Children’s book day: experts defend inclusive works

Not all stories start with the “once upon a time”. Each story is unique and thus fits the plural. In the plural, Joanna de Paoli, 37, a professor of chemistry in Brasília, who has also become a researcher on the theme of inclusion and special education, understands well. The biggest lesson of her life came from her own home, after her son was diagnosed with this condition. Teacher, researcher, mother, she taught the boy, now 15 years old, that reading and books could be good companions.

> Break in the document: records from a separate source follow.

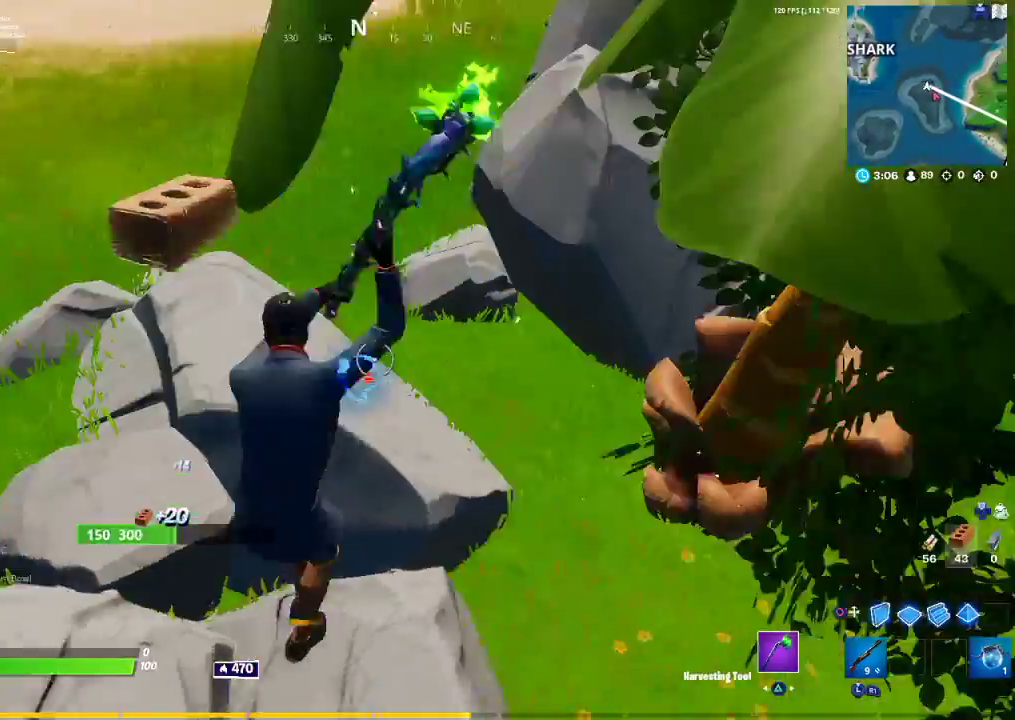
{"buttons": ["R2"], "left_stick": "up-left", "right_stick": "down", "events": [[50, "right_stick", "center"], [200, "left_stick", "left"], [350, "left_stick", "up-left"], [500, "right_stick", "down"]]}
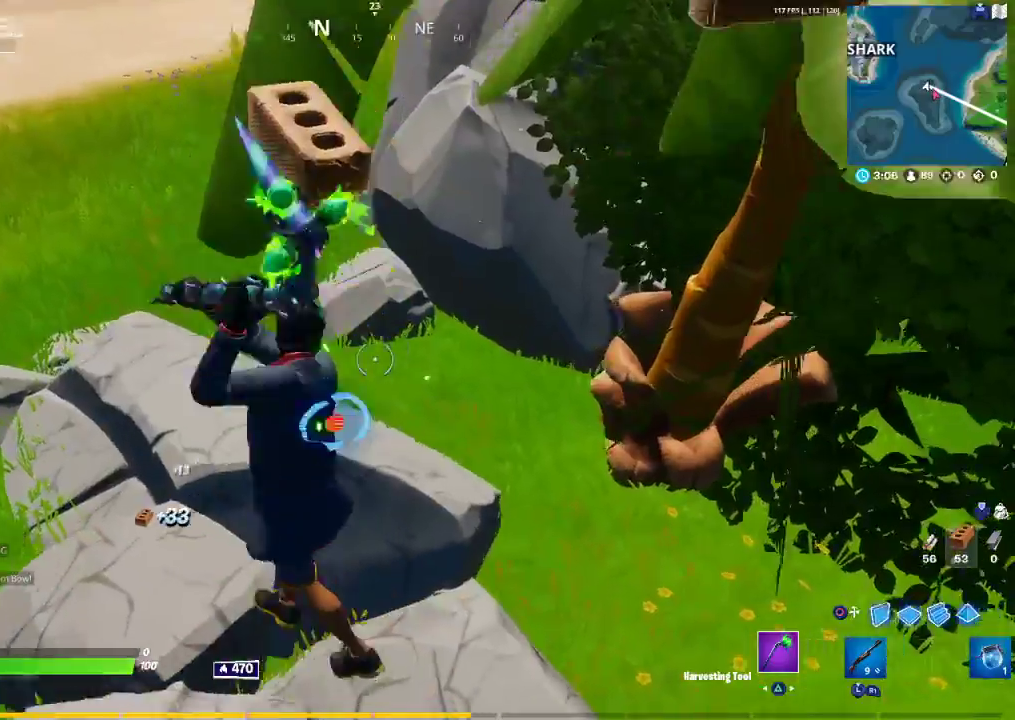
{"buttons": ["R2"], "left_stick": "up", "right_stick": "up-right", "events": [[17, "right_stick", "down-left"], [133, "left_stick", "up"], [150, "right_stick", "center"], [300, "right_stick", "up-right"]]}
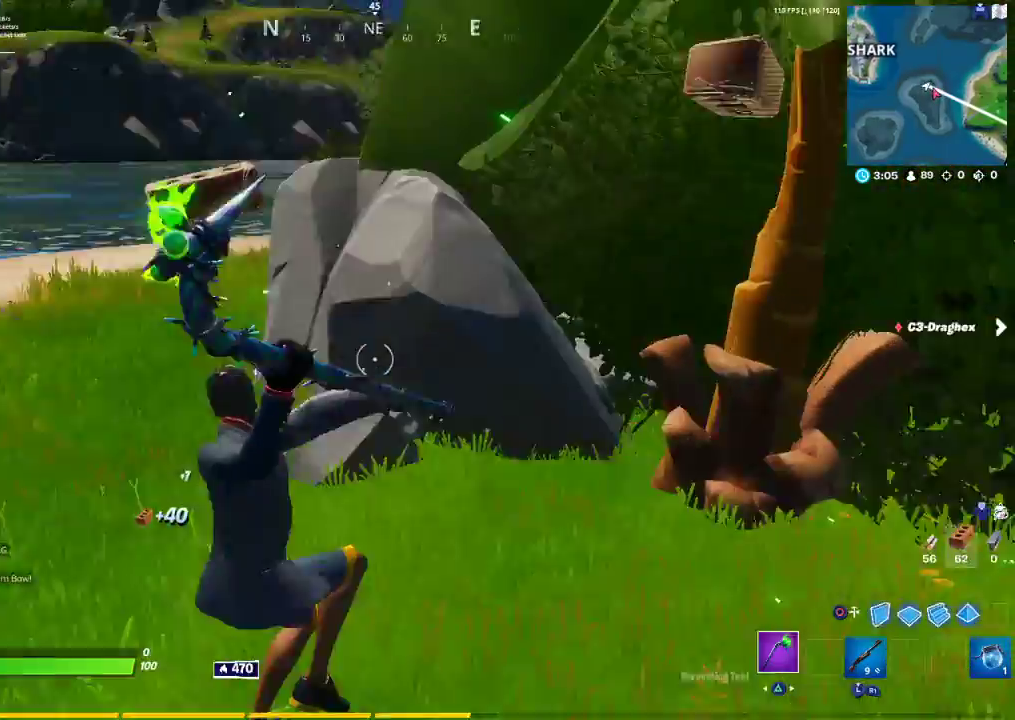
{"buttons": ["R2"], "left_stick": "center", "right_stick": "center", "events": [[67, "right_stick", "center"], [400, "left_stick", "center"]]}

“He’s always clinging to the books he likes every day”, testifies his mother. In the family history, like the books, real life made the researcher dive into other landscapes. “My son gave me an opportunity to experience another world. My son’s autism showed me that the difficulty in communication and socialization is not just autism. On the contrary, it is for society to communicate with him, and for everyone to communicate with each other”.

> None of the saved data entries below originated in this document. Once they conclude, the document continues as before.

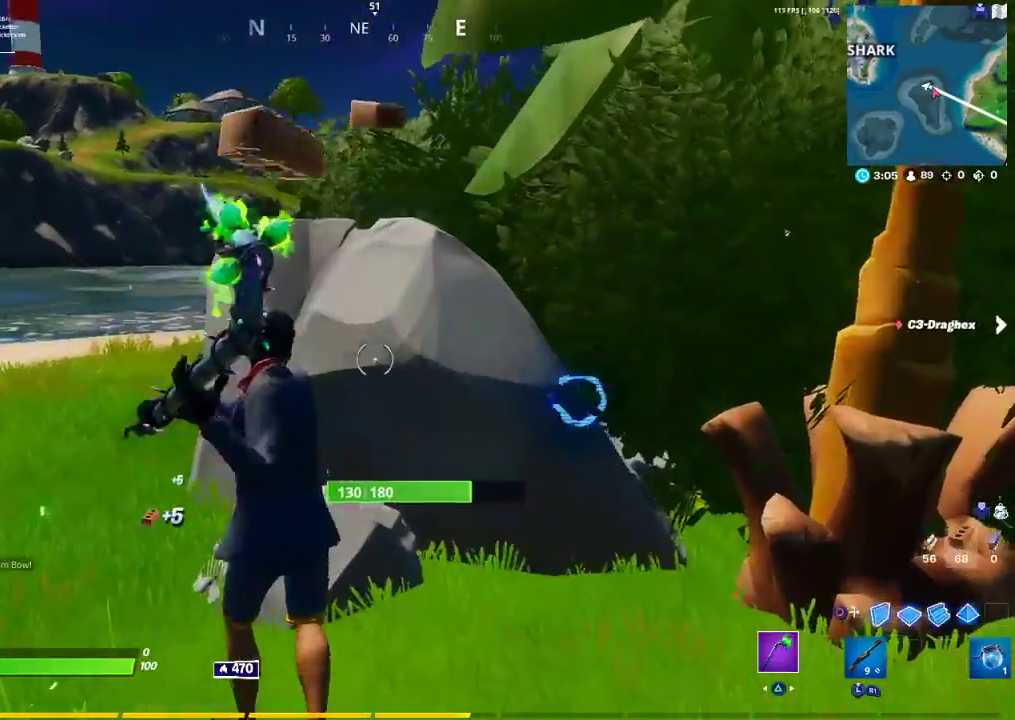
{"buttons": ["R1", "R2"], "left_stick": "left", "right_stick": "center", "events": [[200, "left_stick", "right"], [200, "right_stick", "right"], [350, "right_stick", "center"], [500, "R1", "down"], [500, "left_stick", "left"]]}
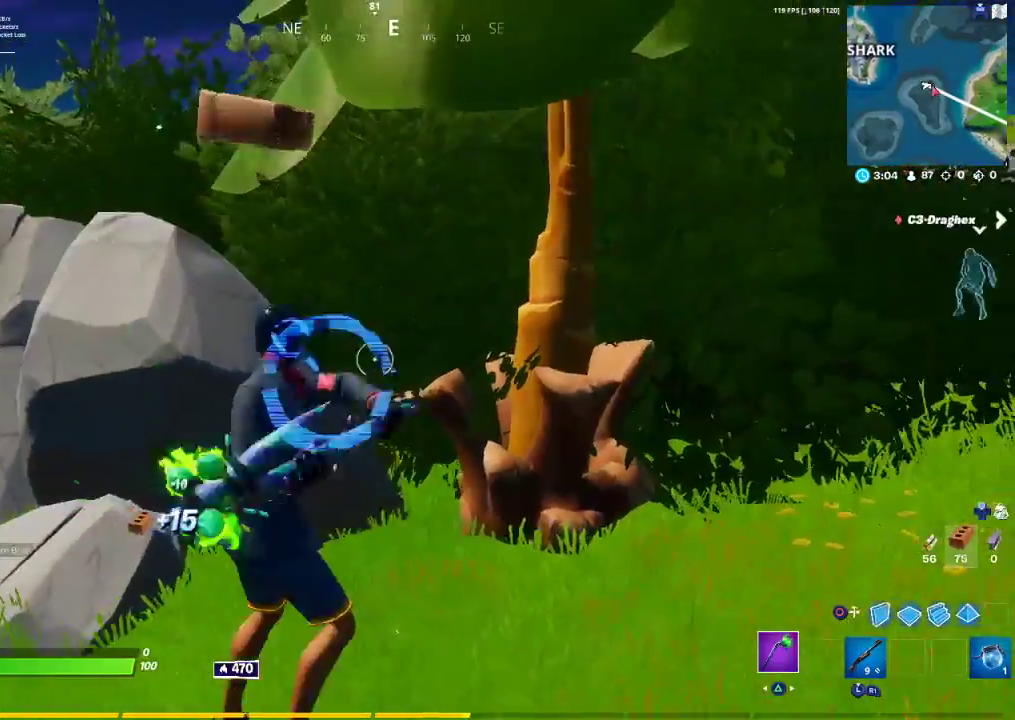
{"buttons": ["R2"], "left_stick": "up", "right_stick": "center", "events": [[50, "R1", "up"], [300, "left_stick", "up-left"], [300, "right_stick", "left"], [400, "left_stick", "up"], [400, "right_stick", "center"]]}
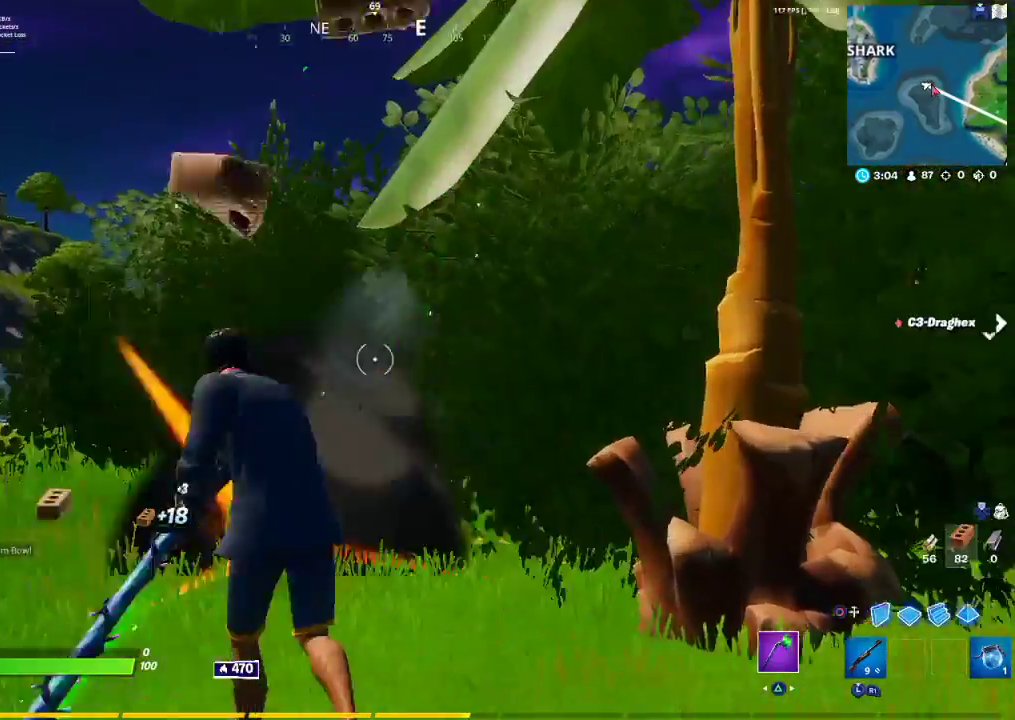
{"buttons": ["R2"], "left_stick": "up-left", "right_stick": "left", "events": [[133, "left_stick", "up-left"], [200, "right_stick", "left"], [300, "right_stick", "right"], [400, "right_stick", "left"]]}
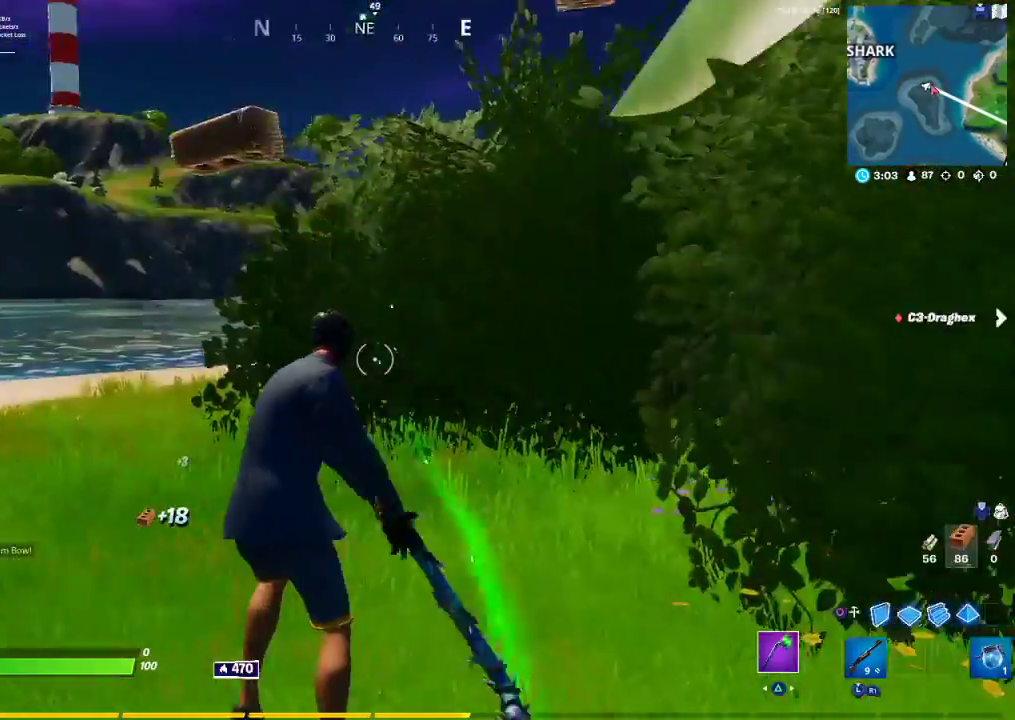
{"buttons": ["R2"], "left_stick": "up-right", "right_stick": "right", "events": [[17, "right_stick", "center"], [83, "right_stick", "right"], [133, "left_stick", "right"], [217, "R2", "up"], [333, "R2", "down"], [333, "left_stick", "up-right"]]}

The researcher argues that the inclusion of people with disabilities, with autism or any other specific need, has the perspective of having access to culture in its fullest form. And that includes literature. “Literature also needs to be made by people with disabilities, about people with disabilities and be accessible to these people”.

After all, literature is made of imagination. Therefore, according to the researcher, it is better that children have access to the pages of a book as soon as possible. “Where your horizon expands, the sooner you start reading to children and they seek new meanings about the world (whether they have a disability or not), the greater opportunities that person will have to expand their life experiences”. This includes creating affective bonds, organizing emotions, thinking about and respecting the differences that exist between each of us.

The boy saw his mother also clinging to books and soon fell in love with reading works by authors such as, for example, the Brazilian writers Ana Maria Machado (with Pretty girl with ribbon bow) and Ruth Rocha (Good morning, all colors). She argues that real inclusion is done by not excluding. Everyone must be in the same environment, not isolated. “Inclusion involves diversity. Therefore, people must be together because society is diverse. People with disabilities need to participate in all spaces with everyone else, with or without disabilities.”

Giant letters and peace

From this perspective, an inclusion project in the Federal District called Letrinhas da Paz has sought to integrate children with a disability with other children. The creator of the social project, Lyara Apostoólico, says that the goal is to sensitize and educate an early childhood readership with hearing, visual, motor and mental disabilities.

“At the last International Book Biennial in Brasília alone (in October last year), 350 children participated in awareness-raising activities and playful meetings. Currently, the project has tried to train education and social assistance professionals in the DF in innovative methodologies for reading with children with disabilities”, says the activities coordinator.

The initiative was successful and was contemplated by the Culture Support Fund (FAC), in the Early Childhood category, having received resources of R$ 194.7 thousand.

“Loving Mediation”

Lyara Apostolico argues that every book can be accessible. “But for that, loving mediation is needed that works with a set of creative stimuli. More than reading mediators, inclusive children’s literature requires the work of storytellers”, points out the creator of Letrinhas da Paz, a specialist in social projects.

One of the books used by the project was the Red ball, by Vanina Starkoff. “How to tell the story of a red ball to a visually impaired child?”. From this challenge, we created a game with textured balls, which made the children experience, in a playful and affective way, the same logic presented in the book”.

For her, children’s books must be inclusive not only in relation to disabilities, but also in relation to social and human diversity. “Childhood is dominated by white, fragile and defenseless princesses, by unique aesthetic standards, by the spread of gender behaviors and, often, stereotypes that have been perpetuated for generations”, she ponders.

booklets in the bathtub

To break with the stigmas, the former sales promoter Edna Rocha Lima, 39 years old, resident of Montes Claros (MG), went to the faculty of pedagogy when she found out that her son was diagnosed with autism. The boy, who is now 12 years old, has been encouraged since his baby bath days to handle plastic books.

The stories of ducklings and other animals made the boy become, today, a “voracious reader”, which helps him to code the world, which is not always so understandable. His mother was called to form a pedagogical support team in the city. “I can help other people too with what I study and what I’ve learned”.

The boy has the partnership of his younger brother, 8 years old, companion of readings and life. “I prefer action stories,” he says over the phone to Brazil Agency. But adolescence has already encouraged him to read the entire series Diary of a Wimpy Kid (by Jeff Kinney) and books that leave the ending open ended. After all, not everything can be explained with “once upon a time”.